Let op: de website is verhuisd naar fritsvanderwaa.nl

de Volkskrant, Kunst & Cultuur, 12 juni 2007 (pagina 19)

Mahler met druk op de ketel

Mozart, Neuwirth en Mahler door de Radio Kamer Filharmonie en het Radio Filharmonisch Orkest o.l.v. Jaap van Zweden. Concertgebouw, Amsterdam, 9/6..

Het blijft een wat merkwaardig gegeven dat de muziek van Gustav Mahler zo'n beetje de maat van alle dingen is geworden – de ultieme maatstaf waaraan een orkest beoordeeld wordt, en tevens die waaraan men de kwaliteiten van een dirigent pleegt te toetsen.
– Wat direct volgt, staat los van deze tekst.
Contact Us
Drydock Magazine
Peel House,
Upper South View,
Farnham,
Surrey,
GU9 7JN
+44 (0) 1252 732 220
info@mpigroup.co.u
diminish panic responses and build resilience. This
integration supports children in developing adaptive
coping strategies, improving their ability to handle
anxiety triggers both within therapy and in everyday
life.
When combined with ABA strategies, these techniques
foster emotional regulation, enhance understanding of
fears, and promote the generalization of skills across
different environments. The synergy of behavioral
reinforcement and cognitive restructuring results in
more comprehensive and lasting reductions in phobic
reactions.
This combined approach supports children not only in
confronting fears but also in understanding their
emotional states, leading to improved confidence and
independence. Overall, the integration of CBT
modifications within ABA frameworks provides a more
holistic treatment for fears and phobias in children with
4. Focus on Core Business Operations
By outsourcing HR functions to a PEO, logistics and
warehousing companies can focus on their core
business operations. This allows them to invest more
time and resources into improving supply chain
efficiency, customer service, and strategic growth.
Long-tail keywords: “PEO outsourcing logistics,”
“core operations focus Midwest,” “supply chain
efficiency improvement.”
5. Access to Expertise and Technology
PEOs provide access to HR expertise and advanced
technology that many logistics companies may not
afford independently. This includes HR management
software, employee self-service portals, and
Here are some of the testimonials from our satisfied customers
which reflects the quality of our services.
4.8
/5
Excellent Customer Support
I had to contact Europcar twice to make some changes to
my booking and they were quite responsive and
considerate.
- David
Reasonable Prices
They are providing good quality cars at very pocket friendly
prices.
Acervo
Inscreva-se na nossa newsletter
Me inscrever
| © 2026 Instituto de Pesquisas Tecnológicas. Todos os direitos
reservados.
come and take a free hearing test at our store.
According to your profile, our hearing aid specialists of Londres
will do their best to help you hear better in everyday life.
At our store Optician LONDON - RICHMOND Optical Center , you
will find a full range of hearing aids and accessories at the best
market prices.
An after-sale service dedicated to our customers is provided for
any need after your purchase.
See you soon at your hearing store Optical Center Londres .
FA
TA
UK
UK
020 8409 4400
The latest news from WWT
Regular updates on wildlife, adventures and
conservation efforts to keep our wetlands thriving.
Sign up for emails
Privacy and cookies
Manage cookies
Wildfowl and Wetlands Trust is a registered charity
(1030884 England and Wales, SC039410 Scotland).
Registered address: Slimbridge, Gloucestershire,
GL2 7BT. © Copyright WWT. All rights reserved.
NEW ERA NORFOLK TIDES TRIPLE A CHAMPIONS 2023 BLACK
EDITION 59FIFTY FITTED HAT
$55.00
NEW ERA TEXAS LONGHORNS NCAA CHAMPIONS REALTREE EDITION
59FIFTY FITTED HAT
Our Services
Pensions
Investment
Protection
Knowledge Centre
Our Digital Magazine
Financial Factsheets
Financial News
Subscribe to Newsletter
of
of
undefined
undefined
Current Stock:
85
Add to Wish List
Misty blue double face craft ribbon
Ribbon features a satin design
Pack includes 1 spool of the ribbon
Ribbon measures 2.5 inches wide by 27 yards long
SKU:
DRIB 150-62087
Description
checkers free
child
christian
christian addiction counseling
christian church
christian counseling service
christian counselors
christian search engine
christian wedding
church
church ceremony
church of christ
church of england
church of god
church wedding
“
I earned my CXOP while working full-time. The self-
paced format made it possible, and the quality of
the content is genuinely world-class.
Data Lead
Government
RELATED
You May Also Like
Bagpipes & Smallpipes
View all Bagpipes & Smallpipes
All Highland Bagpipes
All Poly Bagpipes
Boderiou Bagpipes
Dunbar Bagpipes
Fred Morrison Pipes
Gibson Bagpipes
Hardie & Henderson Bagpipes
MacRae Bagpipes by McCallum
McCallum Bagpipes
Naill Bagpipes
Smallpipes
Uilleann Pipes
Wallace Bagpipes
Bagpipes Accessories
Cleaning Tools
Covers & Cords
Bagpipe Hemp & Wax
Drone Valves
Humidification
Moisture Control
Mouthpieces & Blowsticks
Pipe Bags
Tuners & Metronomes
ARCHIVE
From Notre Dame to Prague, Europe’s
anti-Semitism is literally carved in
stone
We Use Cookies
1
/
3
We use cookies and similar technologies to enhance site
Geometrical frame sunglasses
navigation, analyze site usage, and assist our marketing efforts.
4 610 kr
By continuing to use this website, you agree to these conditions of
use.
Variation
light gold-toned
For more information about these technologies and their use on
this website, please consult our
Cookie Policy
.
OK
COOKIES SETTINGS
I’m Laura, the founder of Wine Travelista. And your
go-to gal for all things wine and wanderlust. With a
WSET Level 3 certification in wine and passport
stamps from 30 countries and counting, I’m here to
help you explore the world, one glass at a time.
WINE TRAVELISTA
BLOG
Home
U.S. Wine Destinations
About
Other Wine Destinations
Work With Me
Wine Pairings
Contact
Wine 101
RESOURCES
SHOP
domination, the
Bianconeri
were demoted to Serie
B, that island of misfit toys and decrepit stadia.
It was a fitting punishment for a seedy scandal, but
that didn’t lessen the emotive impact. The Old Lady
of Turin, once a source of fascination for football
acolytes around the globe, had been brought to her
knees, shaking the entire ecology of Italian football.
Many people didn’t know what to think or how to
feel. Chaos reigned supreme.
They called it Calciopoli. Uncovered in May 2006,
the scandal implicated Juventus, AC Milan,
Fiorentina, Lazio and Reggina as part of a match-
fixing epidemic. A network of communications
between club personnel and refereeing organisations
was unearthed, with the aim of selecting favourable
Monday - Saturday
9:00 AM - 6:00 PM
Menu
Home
Het heeft natuurlijk alles te maken met de obsessieve voorliefde die de laatstgenoemde beroepsgroep koestert voor de grote symfonicus. Elke dirigent wil zijn eigen Mahler-cyclus.

Toen Edo de Waart chef-dirigent van het Radio Filharmonisch Orkest werd, rustte hij niet voor hij alle negen symfonieën plus de liedcycli op zijn naam had (en dat terwijl het RFO nu juist opgericht is om ándere muziek uit te voeren dan de gewone orkesten al doen).

De Waarts opvolger, Jaap van Zweden, is uit exact hetzelfde hout gesneden. Nee, uit tweemaal zo hard hout. Dat demonstreerde hij zaterdag in een dubbelprogramma dat het natuurlijke slot van de Zaterdag verlegde tot kwart voor elf 's avonds. Kern van de zaak was de uitvoering van zowel Mahlers Zesde als Zevende Symfonie, die elk afzonderlijk al een kleine anderhalf uur duren. Aan de hand van deze dubbele meetlat kon niet alleen Van Zweden zelf, maar ook het RFO laten horen dat ze niet alleen in artistiek, maar ook in atletisch opzicht hun mannetje staan. Anders dan gewoonlijk wordt de radio-uitzending niet op dinsdagavond herhaald, maar bewaard voor een passender moment in het zendschema.

Om hun collega's wat op te beuren tijdens de duurproef verzorgde de Radio Kamer Filharmonie in beide gevallen het voorprogramma, dat 's middags bestond uit een volstrekt verwaarloosbare uitvoering van Mozarts pianoconcert KV 595, waarin de gezapigheid van Richard Goodes zijige spel ongunstig afstraalde op het orkest. Dat viel de trompettist Marco Blaauw 's avonds niet aan te rekenen tijdens de Nederlandse première van ...miramondo multiplo..., een vijfdelige compositie van de Oostenrijkse Olga Neuwirth. Hoewel er veel langskomt in dit werk, blijven de korte deeltjes nogal steken in dwarse hoempaatjes en dito klankvelden, en beklijft vooral de rijk gevarieerde solopartij, mede dankzij het fabuleuze spel van Blaauw.

In Van Zwedens Mahlerbenadering overheerste aanvankelijk een nuchtere, vooral stoere klankgeving, waarin de geledingen duidelijk naar voren kwamen. Echt spannend werd het tijdens het over elkaar metselen van verschillende muzikale lagen in de Finale van de Zesde. Bij de uitvoering van de Zevende wreekten zich de vele overeenkomsten tussen de beide werken, zoals de overspannen fanfares en de akoestische doorkijkjes naar Alpenweiden. Niettemin is het duidelijk dat Mahler in de Zevende een stuk verder gaat in de fragmentatie van zowel de vorm als het harmonische vocabulaire. Van Zweden hield druk op de ketel, bewoog zijn musici tot topprestaties, en imponeerde door de manier waarop hij de wild heen en weer zappende muziek aan het slot bijeen- en de hysterie op afstand hield.